Egypt’s market rode a downward wave in March, which became sharper over the past two weeks, shrugging off positive incentives from the Egypt Economic Development Conference held in Sharm al-Sheikh March 13-15, which resulted in anticipated investments of $60 billion, according to Prime Minister Ibrahim Mahlab.

During the course of the month, the benchmark index EGX30 dropped 2.13 percent to end the month at 9,134 points, down from 9,334 at February-end. Further, the small and mid-cap index plunged 7.2 percent, ending the month at 517.6 points, compared to 558 points a month earlier. The broader index EGX100 also dipped 6.2 percent to close the month at 1,045 points.

Despite the “unpredicted success” of the economic conference, the EGX neglected all positive drivers, losing roughly 45 billion EGP in less than 10 sessions, Osool Securities Brokerage technical analysis head Ehab Saeed told The Cairo Post.

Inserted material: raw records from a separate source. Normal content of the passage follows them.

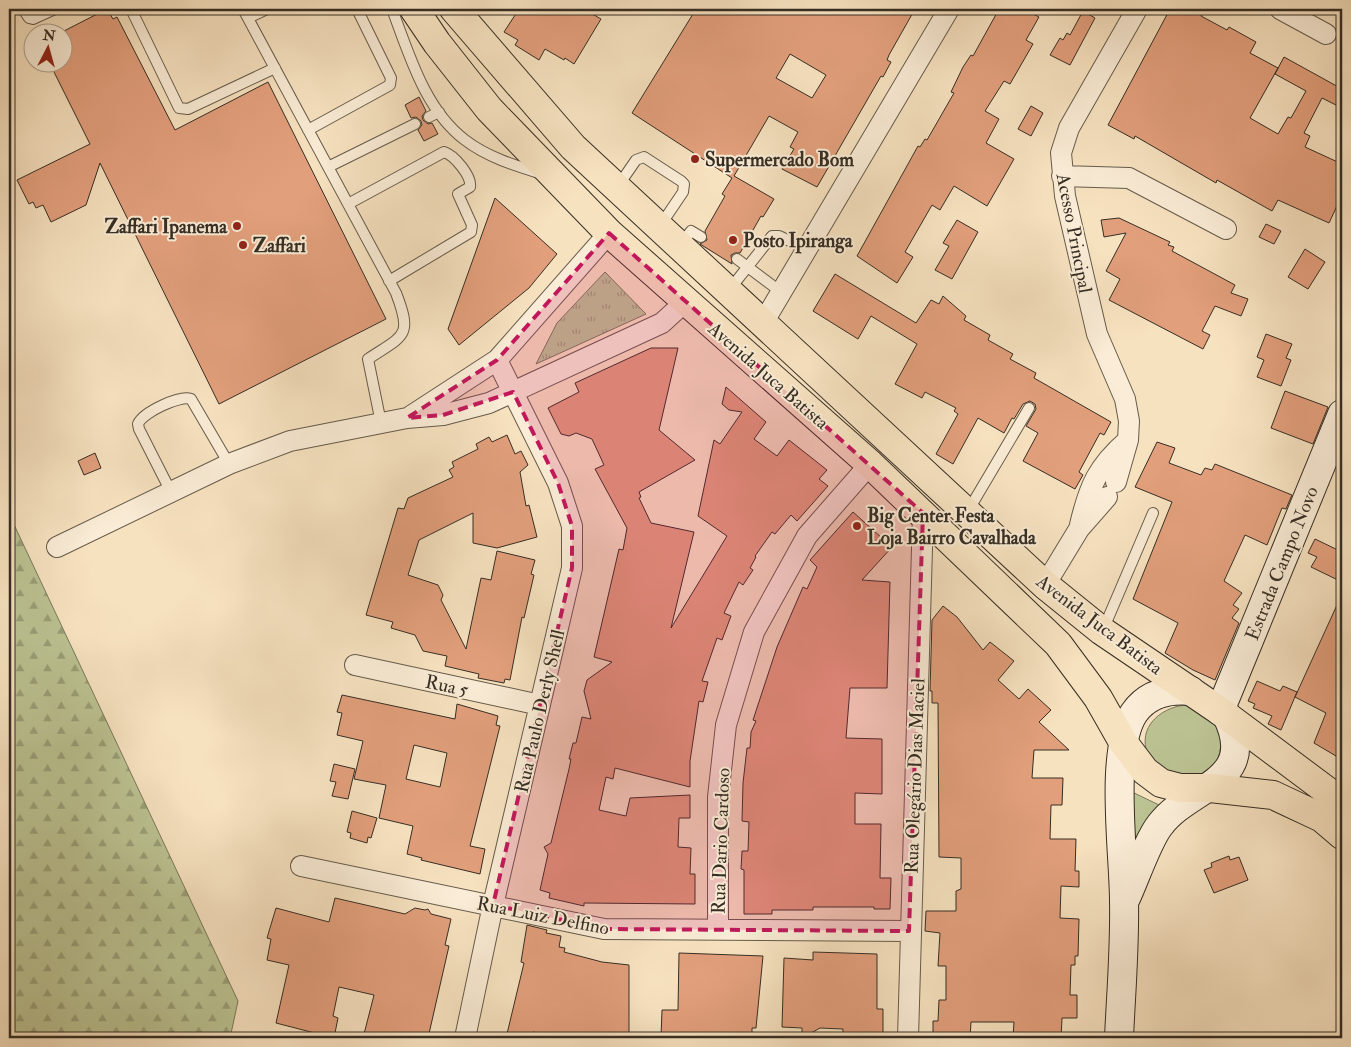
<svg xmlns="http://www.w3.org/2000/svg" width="1351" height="1047" font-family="'IM FELL Double Pica',serif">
<defs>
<pattern id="forest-firs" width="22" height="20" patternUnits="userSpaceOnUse" patternTransform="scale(1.25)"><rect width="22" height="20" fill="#bcc393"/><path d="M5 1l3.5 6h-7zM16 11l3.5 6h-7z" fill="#9a9f78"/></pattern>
<pattern id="park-tufts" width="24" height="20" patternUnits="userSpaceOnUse" patternTransform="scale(1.25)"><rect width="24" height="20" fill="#bcc393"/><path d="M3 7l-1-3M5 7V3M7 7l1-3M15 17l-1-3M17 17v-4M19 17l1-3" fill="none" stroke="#9a9f78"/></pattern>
</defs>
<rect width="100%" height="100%" fill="#f7e2c0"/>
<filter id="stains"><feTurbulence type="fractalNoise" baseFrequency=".004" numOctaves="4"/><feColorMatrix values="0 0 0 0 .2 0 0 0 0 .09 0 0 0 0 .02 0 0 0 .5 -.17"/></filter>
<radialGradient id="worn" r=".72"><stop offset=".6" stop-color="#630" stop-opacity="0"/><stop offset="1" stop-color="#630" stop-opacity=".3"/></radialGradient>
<path fill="#bcc393" stroke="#79785c" d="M1187,705C1196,711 1207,716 1214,723C1225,733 1222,756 1213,767C1208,773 1199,775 1192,778L1159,770C1155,764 1148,756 1146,749C1140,723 1165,706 1187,705Z
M1128,790L1159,805L1133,849Z"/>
<path fill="url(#forest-firs)" stroke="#79785c" d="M9,514L238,1001L230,1038H9Z"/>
<path fill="url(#park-tufts)" stroke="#79785c" d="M605,272L646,314L536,364L557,323Z"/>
<path fill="#e29f7c" stroke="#362e24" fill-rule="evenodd" d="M107,9L113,19L117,17L175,130L268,82L386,319L219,404L100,163L86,205L51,222L43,205L36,208L33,202L29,204L17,180L90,144L49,62H62V32Z
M519,9H584L601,19L574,64L565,58L564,60L545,49L539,60L515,45L518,40L504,32Z
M696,9H915L889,55L887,60L891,62L883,77L881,76L817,187L782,169L794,149L790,147L798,132L769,116L734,176L774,199L763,217L761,216L740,253H735L731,255L732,264L700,244L707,240L705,231L725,196L722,194L732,178L632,113ZM790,54L826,75L812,98L776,78Z
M999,9H1024L1039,17L1026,40L1033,44L1010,84L1004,81L985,111L999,119L986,143L1014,159L987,206L954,186L940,210L932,205L905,252L913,257L897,283L857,256L918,146L920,147L925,139L927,140L954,93L951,92L963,67L971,55L973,56Z
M1170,9H1205L1201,16L1227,30L1229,27L1256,42L1250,53L1278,68L1250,118L1278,134L1288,117L1291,118L1306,91L1275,74L1284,57L1342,89V108L1322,98L1304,133L1310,136L1305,147L1342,164V195L1329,223L1278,200L1272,211L1217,180L1216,183L1135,136L1134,139L1108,125Z
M1083,11L1095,18L1070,65L1050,55L1060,38L1063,40L1067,33L1070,35Z
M419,97L426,111L422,116L423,120L428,124L432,123L438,134L424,141L418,130L422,125L421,121L416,117L411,118L405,105Z
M1031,106L1043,113L1031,136L1018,129Z
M495,198L557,254L529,288L459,345L448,329Z
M1119,218L1170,242L1168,245L1174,247L1172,251L1235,285L1231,293L1248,299L1241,316L1215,306L1202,331L1210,335L1203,349L1109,300L1120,279L1106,271L1126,233L1104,237L1101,220Z
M957,220L978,232L952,279L935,270L949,246L943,243Z
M1266,224L1281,231L1274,244L1259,237Z
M1305,249L1325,262L1308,289L1288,277Z
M835,274L916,323L931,300L939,304L943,296L966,316L964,320L990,335L988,340L1013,354L1010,359L1036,373L1034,378L1111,422L1104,435L1100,433L1079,472L1083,475L1075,489L1023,461L1038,433L1026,426L1036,409L1035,404L1030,401L1023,404L1014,419L1012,418L1004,433L978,418L953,464L936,454L958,414L954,411L956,408L925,392L922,398L895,384L917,344L871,316L858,339L813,311Z
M1266,334L1292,344L1286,358L1291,360L1281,386L1257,377L1264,360L1257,357Z
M651,348H678L659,430L695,460L639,492L641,497L639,498L651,523L694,532L671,628L727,536L698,516L714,440L720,444L742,412L729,410L722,404L726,387L766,422L754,439L777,456L789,440L827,470L819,479L828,486L797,521L791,515L775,534L772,532L755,556L756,557L750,568L753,570L743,585L739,582L724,613L731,616L722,640L717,638L702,681L708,682L703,702L699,701L690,761V787L615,768L613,779L606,777L599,810L626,816L630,798L690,795V818H679L678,847L691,848L690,874H695V904L584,903V906L549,898L550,893L540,890L548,854L544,847L551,843L569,769L571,759H569L573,743H576L582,717L591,719L584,691L587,680L612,662L594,657L619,549L623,550L627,528L595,469L604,465L592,439L576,433L569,436L561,434L548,408L579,392L575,383Z
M1285,391L1328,407L1313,444L1271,428Z
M507,435L515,454L521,451L528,465L520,472L526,506L529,505L537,537L497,548L473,543V513L419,540L408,575L438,585L443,595L441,600L466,649L481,578L491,580L497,551L535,560L531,574L534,575L524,618L522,617L510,680L505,679L504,683L478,678L479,674L445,666L447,656L423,651L415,635L391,628L393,622L366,615L398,508L404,509L408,498L453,477L449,470L454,467L452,462L478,449L476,444L489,437L492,442Z
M1157,442L1175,448L1169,463L1201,475L1205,468L1212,470L1215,464L1292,495L1286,509L1282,508L1267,545L1245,535L1224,581L1242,593L1233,605L1239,609L1232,618L1239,623L1215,680L1193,670L1165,653L1178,623L1133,599L1172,502L1135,487Z
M95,453L101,468L84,475L78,461Z
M853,512L892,547L862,580L890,582L887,688H850L846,738L882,739V794L855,793V824H881L880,878H891L890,909H874V907H813V910H772V914H744V870L741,869L742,851H748L749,822L742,821L743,783L747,748H750L751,732L756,721L753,720L777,647L803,587L807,589L817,567L810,560Z
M1315,539L1342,552V582L1311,567L1317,557L1308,553Z
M1342,594V741L1336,756L1314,743L1326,713L1295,697Z
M943,606L957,617L983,650L990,642L1014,661L998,680L1019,699L1028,689L1051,710L1039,722L1069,750H1034L1032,778H1063L1062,805H1051L1050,839H1076L1075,871H1079V887L1061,886L1060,918L1079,919L1078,956H1075V965H1071L1070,995H1077V1018H1062L1061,1038H1013L1014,1022H971L970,1038H933V1021H938L939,1000H946V966H938L940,933L925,931L926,911H956V891L961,889V858L939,857L938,703H932V691H930L932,620Z
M1257,681L1280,691L1283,686L1297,692L1281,730L1268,724L1272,716L1253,708L1255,704L1248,701Z
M342,695L455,719L457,704L498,716L496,725L500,726L470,846L485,849L480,874L421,860L422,858L407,854L413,826L379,818L386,785L354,779L363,741L337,735L342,713L337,712ZM414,745L447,753L440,787L406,779Z
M334,764L355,769L348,799L332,796L336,782L330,781Z
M352,811L377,818L371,838L368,837L367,843L350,838L351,833L347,832Z
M1229,856L1230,860L1239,857L1248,880L1214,893L1204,870L1212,867L1211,863Z
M335,898L405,914L415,908L425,910L428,909L431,914L451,919L445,945L449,946L428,1038H363L374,995L339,987L333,1016L338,1018L334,1038L276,1023L289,965L267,960L271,939L267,938L276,908L329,922Z
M527,925L547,930L546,933L561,936L559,947L565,948L564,952L602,962L629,965V1038H561L533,1032L531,1038H506L524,963L521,962Z
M813,952L877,954V1009H883V1038H843V1029L820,1028L802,1038V1028L782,1027L784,958L813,960Z
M679,953L763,956L756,1028H752V1038H661L662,1010H678Z"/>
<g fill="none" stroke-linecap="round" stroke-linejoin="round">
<g stroke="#665b4b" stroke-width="12">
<path id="lane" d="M23,9L29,18L33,19L55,9
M131,9L179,108L188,109L275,68
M243,9L396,293C413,337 404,335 368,359L381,423
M392,9C409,54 425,110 465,140C487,157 516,166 542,174
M248,18L267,9
M429,117L439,112
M308,130L390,85L391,78L357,9
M328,167L415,124
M618,186L636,160L644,157L681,181L684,184L683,192L660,226
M348,204L444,152C454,155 472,176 470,187L458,194L472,225L471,232L389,281
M680,245L691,231L701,237
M737,259L781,292
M730,289L772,236H779L807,249
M171,492L139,429L138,424C143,412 180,395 191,399L229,464
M968,511L1029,408
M1103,630L1153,513"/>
</g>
<g stroke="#665b4b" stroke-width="22">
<path id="street" d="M1280,9L1326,34
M1062,176L1129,178L1226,229
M763,323L949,9
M411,416L497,360L609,233
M1116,482L1128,440L1129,421L1125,399L1097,334L1065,196L1061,153L1069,128L1137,9
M1080,525C1089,486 1098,466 1128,440
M57,547L229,464L290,441L407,418L443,415L489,403L662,323L686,301
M1045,585L1079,529L1107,497
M355,665L540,705
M301,866L604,929L909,931
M718,929V797L726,725L754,632L807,536L870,464
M465,1038L493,905L572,568V526L558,483L497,360
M908,1038L923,513"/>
</g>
<g stroke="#362e24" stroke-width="30">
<path id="secondary" d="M1220,711L1342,414
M1126,898C1135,879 1148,840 1160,825C1190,785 1259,783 1227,716
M1119,1038C1121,993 1125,947 1124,901C1124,855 1109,751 1134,713C1148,693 1169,689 1191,691"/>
</g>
<g stroke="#362e24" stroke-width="30">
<path id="primary" d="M414,9L437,43L489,109L609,233L870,464L1058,644L1098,698L1123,742L1145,771L1161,783L1180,788H1210L1273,795L1322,818L1342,835
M454,9L573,147L1045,585L1102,631L1220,711L1342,802"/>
</g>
<use href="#lane" stroke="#faecd6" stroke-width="10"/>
<use href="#street" stroke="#faecd6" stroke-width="20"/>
<use href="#secondary" stroke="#faecd6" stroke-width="28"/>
<use href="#primary" stroke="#f7e2c0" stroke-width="28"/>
</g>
<path fill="#c2185b" fill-opacity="0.2" stroke="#c2185b" stroke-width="4" stroke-dasharray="10 6" stroke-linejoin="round" d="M609,233L923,513L909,931L604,929L493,905L572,568V526L558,483L513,392L443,415L407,418L497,360Z"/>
<g fill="#8f2418" stroke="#faecd6" stroke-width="2">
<circle cx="695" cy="159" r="5"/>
<circle cx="237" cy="226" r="5"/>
<circle cx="733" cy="240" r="5"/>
<circle cx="243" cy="245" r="5"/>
<circle cx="857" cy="526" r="5"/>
</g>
<g text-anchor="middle" stroke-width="4" stroke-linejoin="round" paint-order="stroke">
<g font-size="19" font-weight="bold" fill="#362e24" stroke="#faecd6" text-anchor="start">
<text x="705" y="166">Supermercado Bom</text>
<text x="227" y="233" text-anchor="end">Zaffari Ipanema</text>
<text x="743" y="247">Posto Ipiranga</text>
<text x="253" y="252">Zaffari</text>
<text x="867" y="522">Big Center Festa<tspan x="867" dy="22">Loja Bairro Cavalhada</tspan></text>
</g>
<g font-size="19" fill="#362e24" stroke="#faecd6">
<text transform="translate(1075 233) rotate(79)" y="7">Acesso Principal</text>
<text transform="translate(769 375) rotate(41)" y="7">Avenida Juca Batista</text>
<text transform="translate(1281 563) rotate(-68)" y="7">Estrada Campo Novo</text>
<text transform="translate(1100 624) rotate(37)" y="7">Avenida Juca Batista</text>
<text transform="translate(447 685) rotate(12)" y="7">Rua 5</text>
<text transform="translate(539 711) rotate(-77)" y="7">Rua Paulo Derly Shell</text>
<text transform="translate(914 776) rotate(-88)" y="7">Rua Olegário Dias Maciel</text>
<text transform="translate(720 841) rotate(-88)" y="7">Rua Dario Cardoso</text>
<text transform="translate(543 915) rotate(11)" y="7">Rua Luiz Delfino</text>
</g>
</g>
<rect width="1351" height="1047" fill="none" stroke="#f7e2c0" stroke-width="30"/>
<rect x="10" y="10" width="1331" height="1027" fill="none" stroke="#362e24" stroke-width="2.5"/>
<rect x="15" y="15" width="1321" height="1017" fill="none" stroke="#362e24"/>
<g transform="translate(48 48) rotate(6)"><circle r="24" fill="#faecd6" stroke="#aca08f"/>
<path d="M0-4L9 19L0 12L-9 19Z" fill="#8f2418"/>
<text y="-8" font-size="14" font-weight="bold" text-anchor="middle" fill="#362e24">N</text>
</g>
<rect width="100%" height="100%" filter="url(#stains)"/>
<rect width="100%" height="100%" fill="url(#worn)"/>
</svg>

The escalated tension in Yemen last week weighed on EGX indexes, as Egypt backed the Saudi-led Arab military airstrikes targeting Yemen’s Houthi militants.

Trade volumes and value witnessed a remarkable slip in March, totaling 24.2 billion EGP with 2.789 million securities traded on 444,000 transactions, down from 33.9 billion EGP and 2.723 million securities traded on 437,000 transactions in February, according to the report.

Saeed cited the extended slip to traders’ anger over the government’s insistence on imposing the capital gains tax approved in July on stock market profits and dividends, while the market is still anticipating the issue of its executive bylaw.

The benchmark failed to hold steady above its former support near 9,500 points and breached below the next support of 9,250 points, said the analyst, predicting that the EGX30 will focus on the next support level near 9,000  to 9,050 points.

“Sustaining above this level would push the index to re-test the resistance level of 9,250 points at least,” Saeed concluded.